2. Aux termes de l'article R. 411-1 du code de justice administrative : " () La requête () contient l'exposé des faits et moyens, ainsi que l'énoncé des conclusions soumises au juge. / () ". Aux termes de l'article R. 772-6 du même code : " Une requête de première instance ne peut être rejetée pour défaut ou pour insuffisance de motivation, notamment en application du 7° de l'article R. 222-1, qu'après que le requérant a été informé du rôle du juge administratif et de la nécessité de lui soumettre une argumentation propre à établir que la décision attaquée méconnaît ses droits et de lui transmettre, à cet effet, toutes les pièces justificatives utiles. / () ".

3. M. B, qui demande l'annulation de la décision du 19 août 2024 par laquelle la caisse d'allocations familiales de l'Oise a refusé de lui accorder une remise de sa dette de revenu de solidarité active, soutient qu'il se trouve dans une situation de précarité financière et produit diverses pièces justificatives à l'appui de sa requête. Il ne présente toutefois aucun moyen relatif à sa bonne foi. Son unique moyen étant dépourvu de précisions permettant d'en apprécier le bien-fondé, M. B a été invité, par lettre du 21 octobre 2024, à régulariser sa requête à l'aide du formulaire prévu à cet effet dans un délai d'un mois. M. B a retourné ce formulaire au tribunal le 14 novembre 2024 sans toutefois compléter la motivation de sa demande en invoquant un nouveau moyen qui serait tiré de sa bonne foi.

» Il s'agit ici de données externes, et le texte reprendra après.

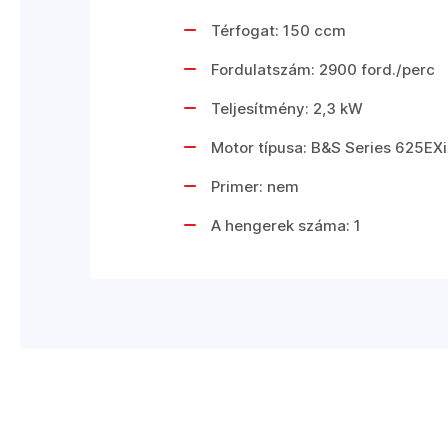
Térfogat: 150 ccm
Fordulatszám: 2900 ford./perc
Teljesítmény: 2,3 kW
Motor típusa: B&S Series 625EXi
Primer: nem
A hengerek száma: 1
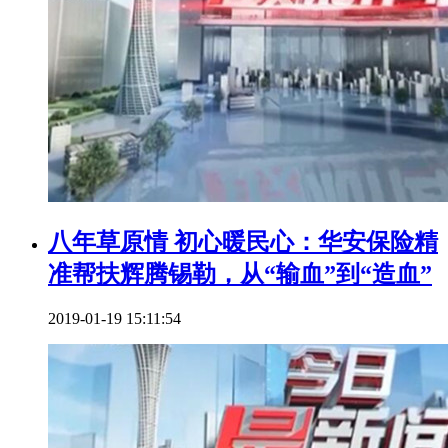
八年草原情 初心暖民心：华安保险精
准帮扶辉腾锡勒，从“输血”到“造血”
2019-01-19 15:11:54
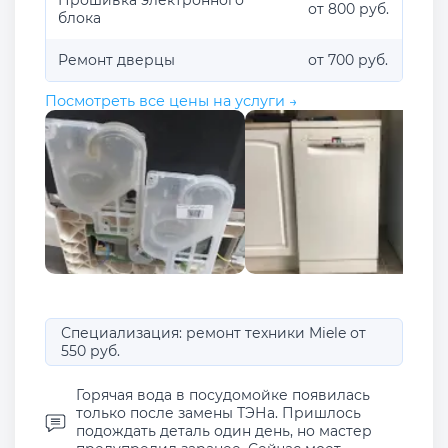
от 800 руб.
блока
Ремонт дверцы
от 700 руб.
Посмотреть все цены на услуги →
Специализация: ремонт техники Miele от
550 руб.
Горячая вода в посудомойке появилась
только после замены ТЭНа. Пришлось
подождать деталь один день, но мастер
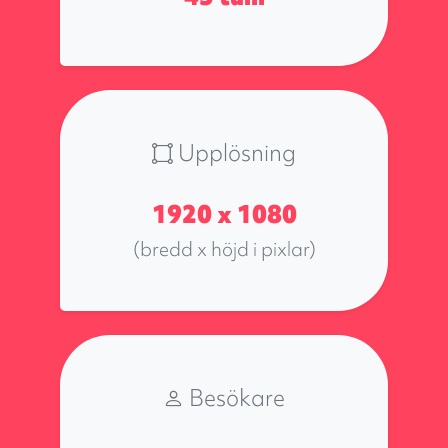
Upplösning
1920 x 1080
(bredd x höjd i pixlar)
Besökare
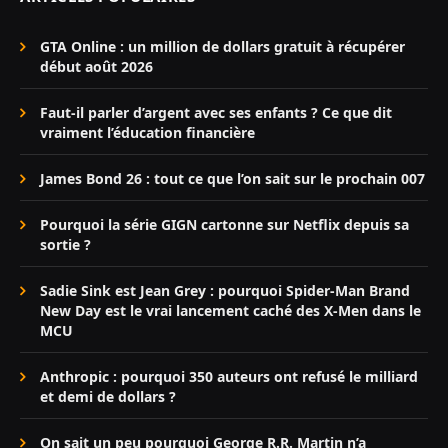
GTA Online : un million de dollars gratuit à récupérer
début août 2026
Faut-il parler d’argent avec ses enfants ? Ce que dit
vraiment l’éducation financière
James Bond 26 : tout ce que l’on sait sur le prochain 007
Pourquoi la série GIGN cartonne sur Netflix depuis sa
sortie ?
Sadie Sink est Jean Grey : pourquoi Spider-Man Brand
New Day est le vrai lancement caché des X-Men dans le
MCU
Anthropic : pourquoi 350 auteurs ont refusé le milliard
et demi de dollars ?
On sait un peu pourquoi George R.R. Martin n’a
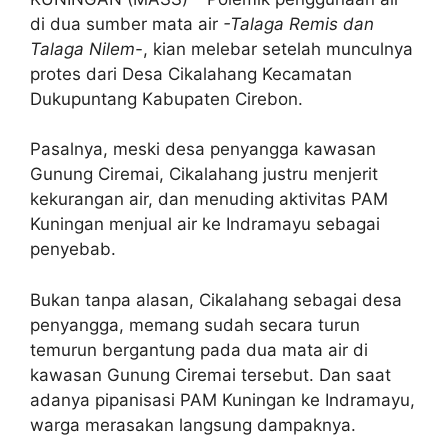
di dua sumber mata air
-Talaga Remis dan
Talaga Nilem-
, kian melebar setelah munculnya
protes dari Desa Cikalahang Kecamatan
Dukupuntang Kabupaten Cirebon.
Pasalnya, meski desa penyangga kawasan
Gunung Ciremai, Cikalahang justru menjerit
kekurangan air, dan menuding aktivitas PAM
Kuningan menjual air ke Indramayu sebagai
penyebab.
Bukan tanpa alasan, Cikalahang sebagai desa
penyangga, memang sudah secara turun
temurun bergantung pada dua mata air di
kawasan Gunung Ciremai tersebut. Dan saat
adanya pipanisasi PAM Kuningan ke Indramayu,
warga merasakan langsung dampaknya.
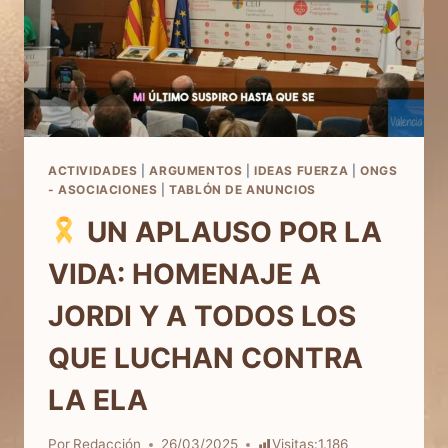
ACTIVIDADES
|
ARGUMENTOS
|
IDEAS FUERZA
|
ONGS
- ASOCIACIONES
|
TABLÓN DE ANUNCIOS
UN APLAUSO POR LA
VIDA: HOMENAJE A
JORDI Y A TODOS LOS
QUE LUCHAN CONTRA
LA ELA
Por
Redacción
26/03/2025
Visitas:
1.186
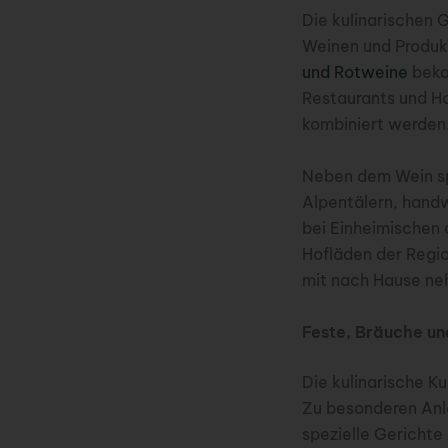
Die kulinarischen
Weinen und Produkt
und Rotweine
bekan
Restaurants und Ho
kombiniert werden
Neben dem Wein spi
Alpentälern, handw
bei Einheimischen 
Hofläden der Regi
mit nach Hause n
Feste, Bräuche un
Die kulinarische K
Zu besonderen Anl
spezielle Gerichte 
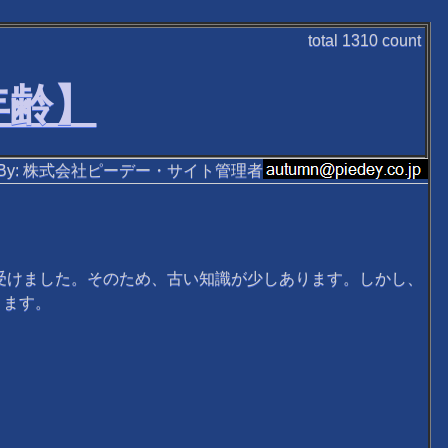
total
1310
count
年齢】
ten By: 株式会社ピーデー・サイト管理者
受けました。そのため、古い知識が少しあります。しかし、
ります。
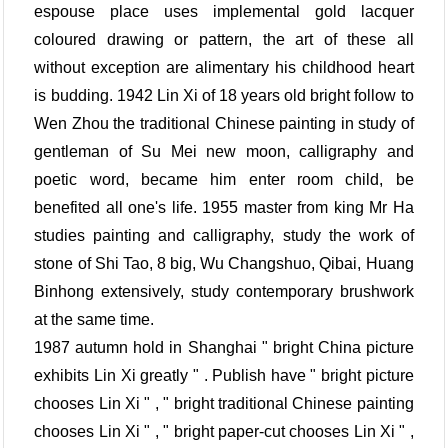
espouse place uses implemental gold lacquer
coloured drawing or pattern, the art of these all
without exception are alimentary his childhood heart
is budding. 1942 Lin Xi of 18 years old bright follow to
Wen Zhou the traditional Chinese painting in study of
gentleman of Su Mei new moon, calligraphy and
poetic word, became him enter room child, be
benefited all one's life. 1955 master from king Mr Ha
studies painting and calligraphy, study the work of
stone of Shi Tao, 8 big, Wu Changshuo, Qibai, Huang
Binhong extensively, study contemporary brushwork
at the same time.
1987 autumn hold in Shanghai " bright China picture
exhibits Lin Xi greatly " . Publish have " bright picture
chooses Lin Xi " , " bright traditional Chinese painting
chooses Lin Xi " , " bright paper-cut chooses Lin Xi " ,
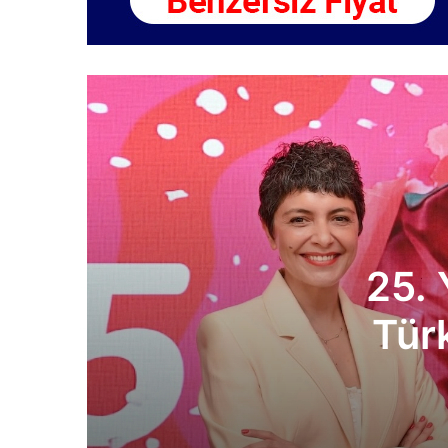
Plus
te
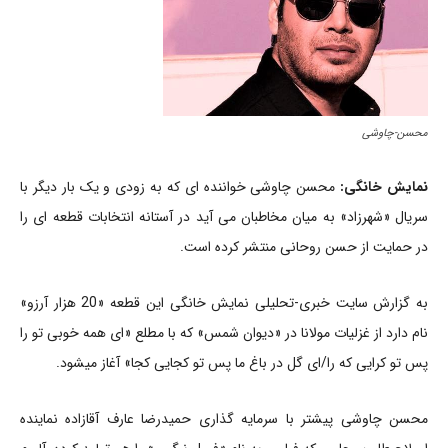
محسن-چاوشی
نمایش خانگی:
محسن چاوشی خواننده ای که به زودی و یک بار دیگر با
سریال «شهرزاد» به میان مخاطبان می آید در آستانه انتخابات قطعه ای را
در حمایت از حسن روحانی منتشر کرده است.
به گزارش سایت خبری-تحلیلی نمایش خانگی این قطعه «20 هزار آرزو»
نام دارد از غزلیات مولانا در «دیوان شمس» که با مطلع «ای همه خوبی تو را
پس تو کرایی که را/ای گل در باغ ما پس تو کجایی کجا» آغاز میشود.
محسن چاوشی پیشتر با سرمایه گذاری حمیدرضا عارف آقازاده نماینده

Par suite, le moyen soulevé par M. B étant manifestement dépourvu de précisions permettant au tribunal d'en apprécier le bien-fondé, sa requête ne peut qu'être rejetée par application de l'article R. 411-1 et du 7° de l'article R. 222-1 du code de justice administrative.

O R D O N N E :

Article 1er : La requête de M. B est rejetée.

Article 2 : La présente ordonnance sera notifiée à M. A B.

Fait à Amiens, le 30 décembre 2024.

La présidente,

Signé

F. Demurger

La République mande et ordonne au préfet de l'Oise en ce qui le concerne ou à tous commissaires de justice à ce requis en ce qui concerne les voies de droit commun contre les parties privées, de pourvoir à l'exécution de la présente décision.